If this happens time to time, and it seems everything else is working just fine except the one query, my guess is that for some reason the query has a new query plan. To be sure, I would recommend checking what the query plan is normally and what it is when the performance is bad.

To get a query plan when the process is running you can use something like this:

SELECT qp.* 
FROM sys.dm_exec_requests r 
cross apply sys.dm_exec_query_plan(r.plan_handle) qp
WHERE session_id = <spid of the process here>;

If you want to check what's been happening, and also get the query plan later, you can look at dm_exec_query_stats.
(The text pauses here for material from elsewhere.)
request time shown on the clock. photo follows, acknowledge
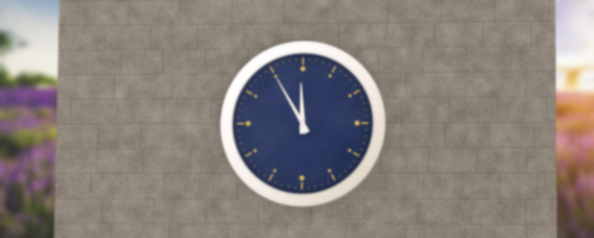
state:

It also shows nice statistics like total logical reads, worker time and execution count per statement:

select top 100
SUBSTRING(t.text, (s.statement_start_offset/2)+1,
((CASE s.statement_end_offset
WHEN -1 THEN DATALENGTH(t.text)
ELSE s.statement_end_offset
END - s.statement_start_offset)/2) + 1) as statement_text,
t.text,
s.total_logical_reads, 
s.total_logical_reads / s.execution_count as avg_logical_reads,
s.total_worker_time, 
s.total_worker_time / s.execution_count as avg_worker_time,
s.execution_count,
creation_time,
last_execution_time,
cast(p.query_plan as xml) as query_plan
from sys.dm_exec_query_stats s
cross apply sys.dm_exec_sql_text (sql_handle) t
cross apply sys.dm_exec_text_query_plan (plan_handle, statement_start_offset, statement_end_offset) p
where t.text like '%VeryBigChildTable%'
-- this way you'll get everything related to the big table
order by s.total_logical_reads desc

The statistics are available only for those plans that exist in cache, so if for some reason the plan gets dropped out, the statistics are lost too.